Sometimes you want the UI to respond to your sequencer, but you need more information than is contained in your MIDI events alone. For example, perhaps each MIDI event is associated with a UIView on the screen and you want the appropriate UIView to light up when the note is being played.  In this case you could designate a ‘MusicTrack‘ specifically for triggering UI events and send it to its own AKCallbackInstrument.  As of AudioKit 4.2, you can use getMIDINoteData() to get an array of AKMIDINoteData structs for the events on that track.  This data can be used to generate a ‘sister’ track with UI specific events.  We can (perhaps somewhat unintuitively) repurpose the noteNumber and velocity parameters to encode the track number and the index of the note event respectively.

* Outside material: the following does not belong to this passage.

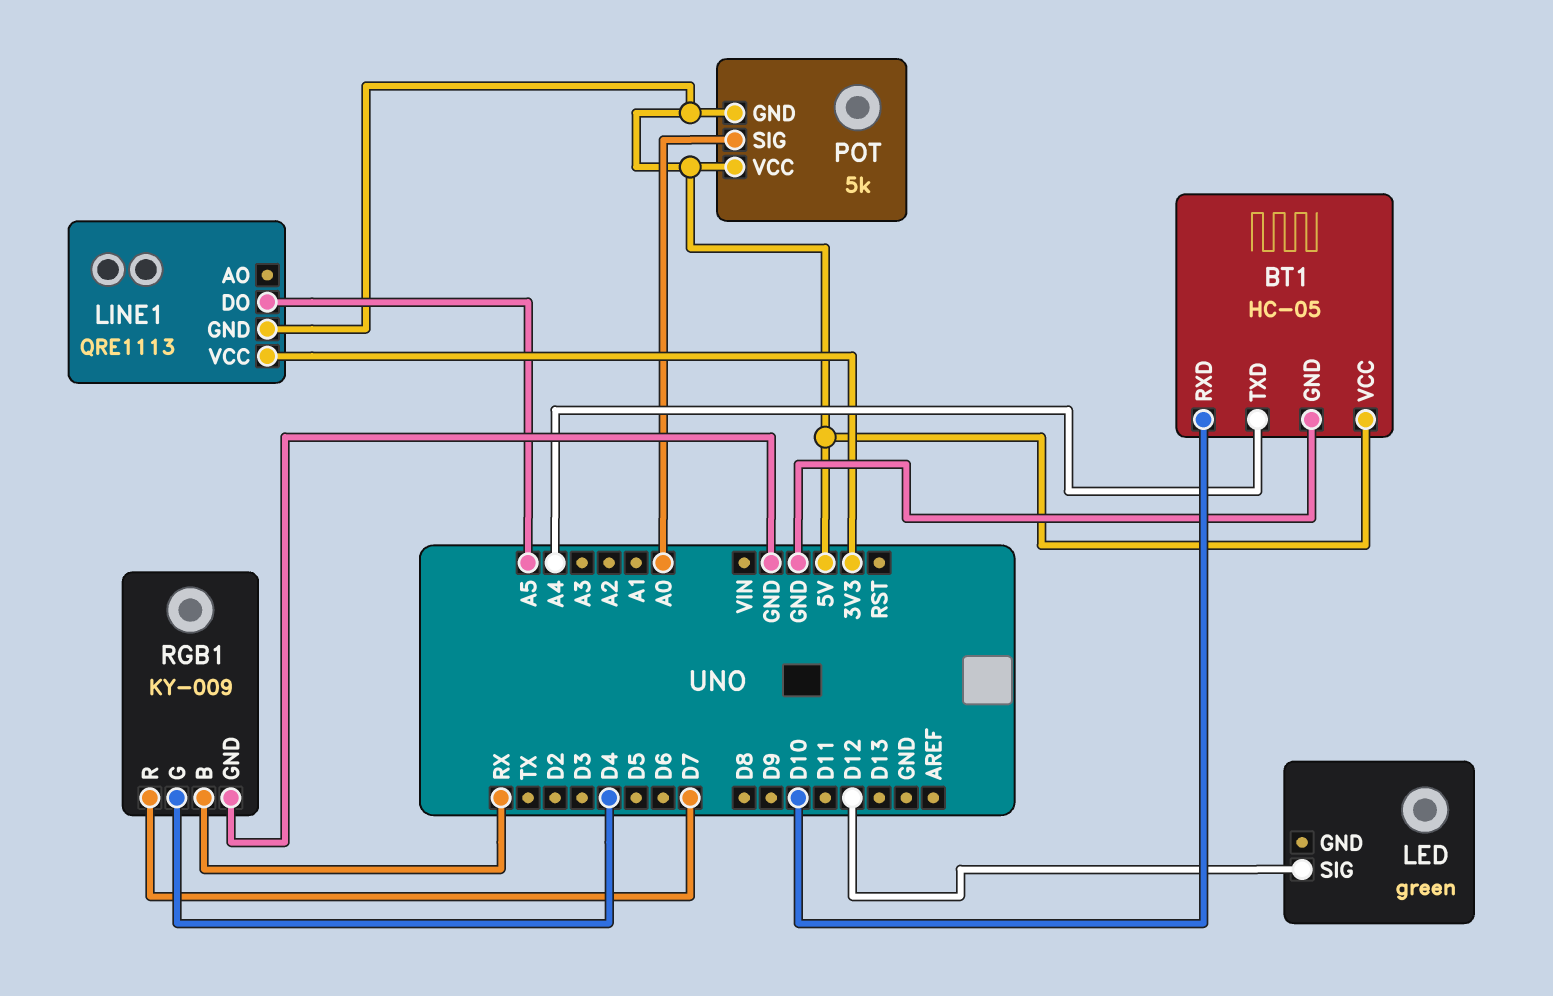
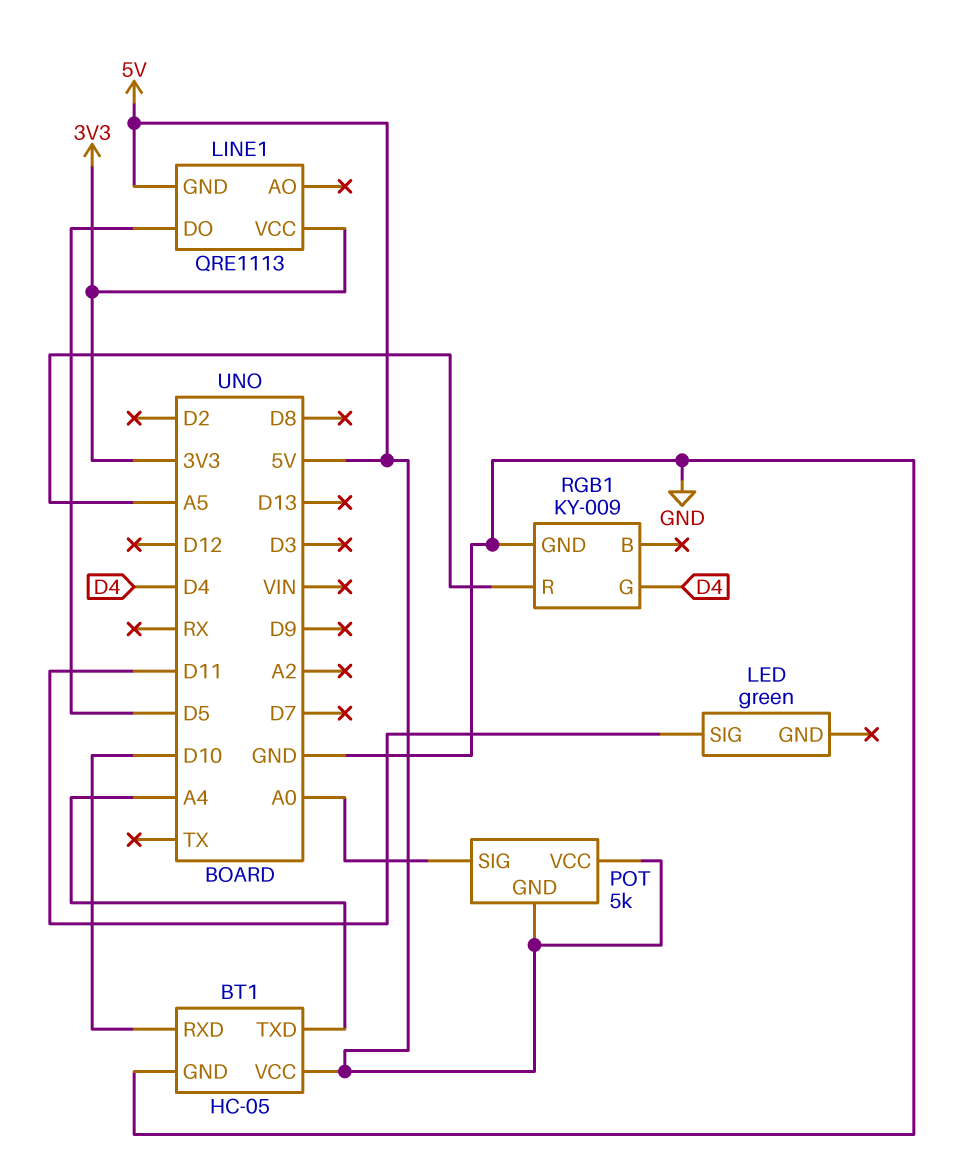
LED pin SIG: D12 -> D11
LINE1 pin DO: A5 -> D5
RGB1 pin B: RX -> none
RGB1 pin R: D7 -> A5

Then in the callback for the UI track:

Other Administrative Duties

Finally, I often find myself creating an ‘admin’ track that will trigger events that don’t relate specifically to the MIDI data I’m playing. This might include checking for cued changes before each loop starts, metronome tick events,  cues for updating a playhead’s position, an event for loop counting and so on. This is closest to the use of MusicEventUserData in the bad old days. Admittedly, it feels a little counterintuitive to be encoding this with MIDI note data, so I find that setting up an enum to make this more readable can really help.

Final Thoughts

When I first started using AKCallbackInstrument, it was only for handling special situations.  But I pretty soon came to the conclusion that it really belongs in even the simplest default AKSequencer implementation. And the more that I worked with it, the more possibilities it presented to me. I know that the common wisdom is ‘you aren’t going to need it’, but in the case of AKSequencer and AKCallbackInstrument, you probably will.  I hope that some of these ideas have been helpful. Happy coding and happy noise making.